Глаз еще косит назад, подмечая спасительную дремучесть леса, фотографию любимой прижимает к сердцу ватная рука, и складываются губы в прочно забытом "господи помоги", но когда плеснет в глаза красный туман, солнце будет промывать лучами каждую грань.
Когда задрожит в испуге земля, одеваясь в огненную шубу, и плавится в черном дыму ревущее небо, а упавший набок горизонт наматывается на каждый в отдельности видимый гусеничный трак - тогда и рвется миллионолетняя нить, свитая дрожащим сонмом предков. И будто чужое крыло несет тебя в захватывающую дух высь, бетонируя дух и плоть. И не производным человеческого гения видится уже стальная коробка с пушкой, придуманная людьми, людьми построенная и людьми же управляемая. Не дело это рук человеков - а зверь, плюющий огнем.
Но и ты уже не есть человек в этот бесконечный миг. Ты сам разящее железо, не подверженное коррозии смерти. И ничего нет в мире кроме битвы. И даже мира нет - есть лишь квадрат зеленого поля, на котором ОН и ТЫ, превратившийся в каленый нерв. Ни огня, ни крика, ни рвущего в смерть железа не увидишь и не почувствуешь. Лишь прыгнет в резиновом ободе прицела пятнистое тело врага, сожмется в теле невидимая пружина и распрямится.
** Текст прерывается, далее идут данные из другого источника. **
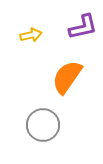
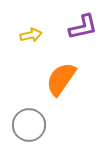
orange semicircle: moved 6 px left, 2 px down
gray circle: moved 14 px left
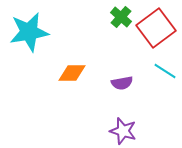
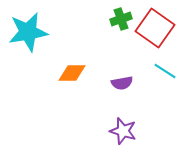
green cross: moved 2 px down; rotated 30 degrees clockwise
red square: moved 1 px left; rotated 18 degrees counterclockwise
cyan star: moved 1 px left
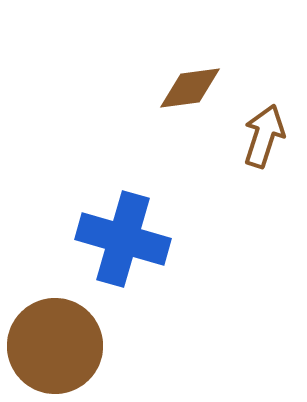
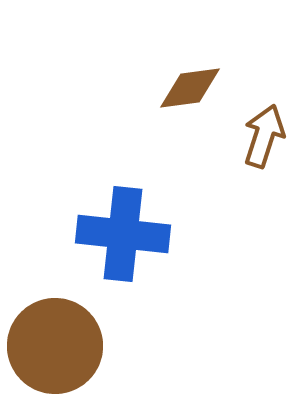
blue cross: moved 5 px up; rotated 10 degrees counterclockwise
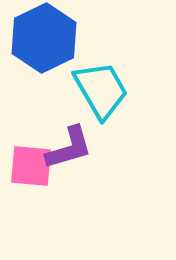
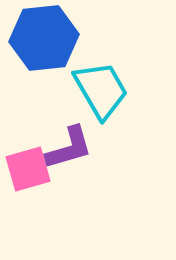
blue hexagon: rotated 20 degrees clockwise
pink square: moved 3 px left, 3 px down; rotated 21 degrees counterclockwise
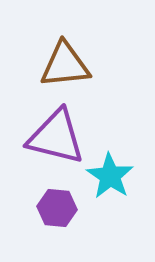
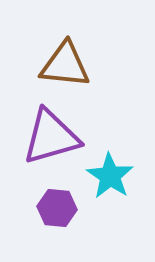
brown triangle: rotated 12 degrees clockwise
purple triangle: moved 5 px left; rotated 30 degrees counterclockwise
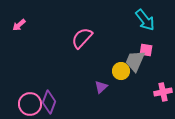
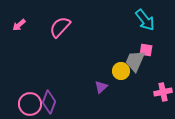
pink semicircle: moved 22 px left, 11 px up
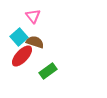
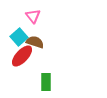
green rectangle: moved 2 px left, 11 px down; rotated 54 degrees counterclockwise
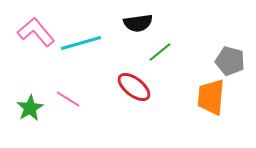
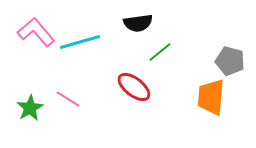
cyan line: moved 1 px left, 1 px up
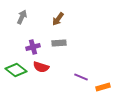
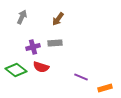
gray rectangle: moved 4 px left
orange rectangle: moved 2 px right, 1 px down
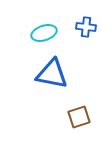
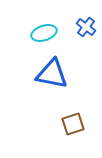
blue cross: rotated 30 degrees clockwise
brown square: moved 6 px left, 7 px down
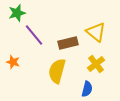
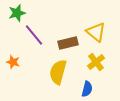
yellow cross: moved 2 px up
yellow semicircle: moved 1 px right, 1 px down
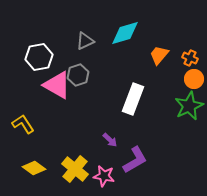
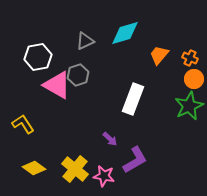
white hexagon: moved 1 px left
purple arrow: moved 1 px up
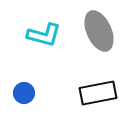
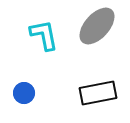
gray ellipse: moved 2 px left, 5 px up; rotated 66 degrees clockwise
cyan L-shape: rotated 116 degrees counterclockwise
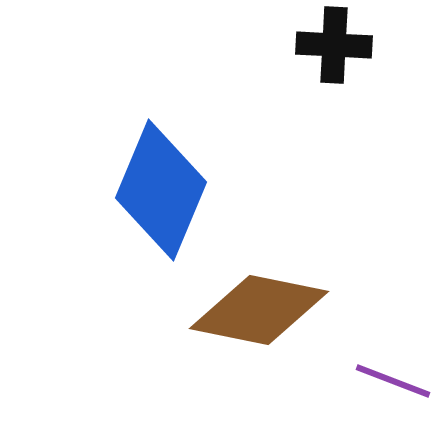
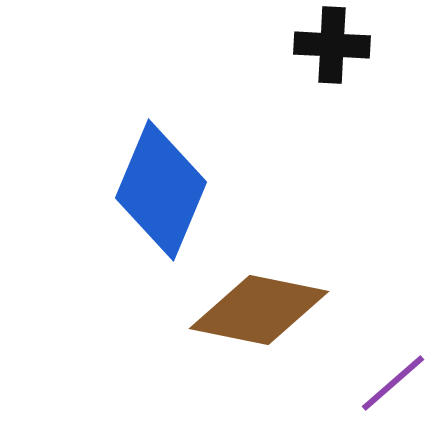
black cross: moved 2 px left
purple line: moved 2 px down; rotated 62 degrees counterclockwise
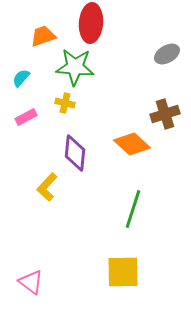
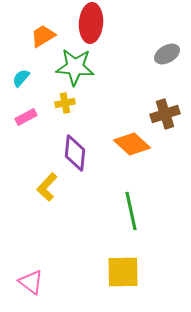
orange trapezoid: rotated 12 degrees counterclockwise
yellow cross: rotated 24 degrees counterclockwise
green line: moved 2 px left, 2 px down; rotated 30 degrees counterclockwise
Не раньше на полсекунды, ни позже на миг, а именно в ТОТ момент, выбранный летящим сверхразумом, когда закованная в сталистый чугун частичка тебя понесется, вращаясь в косых нарезах ствола, уже выпущенная другим твоим "я". И еще ничего не видно, еще кто-то орет твоим голосом "огонь!!!", а ты знаешь, что попал! Попал!!! Гори, с-сука-а!!!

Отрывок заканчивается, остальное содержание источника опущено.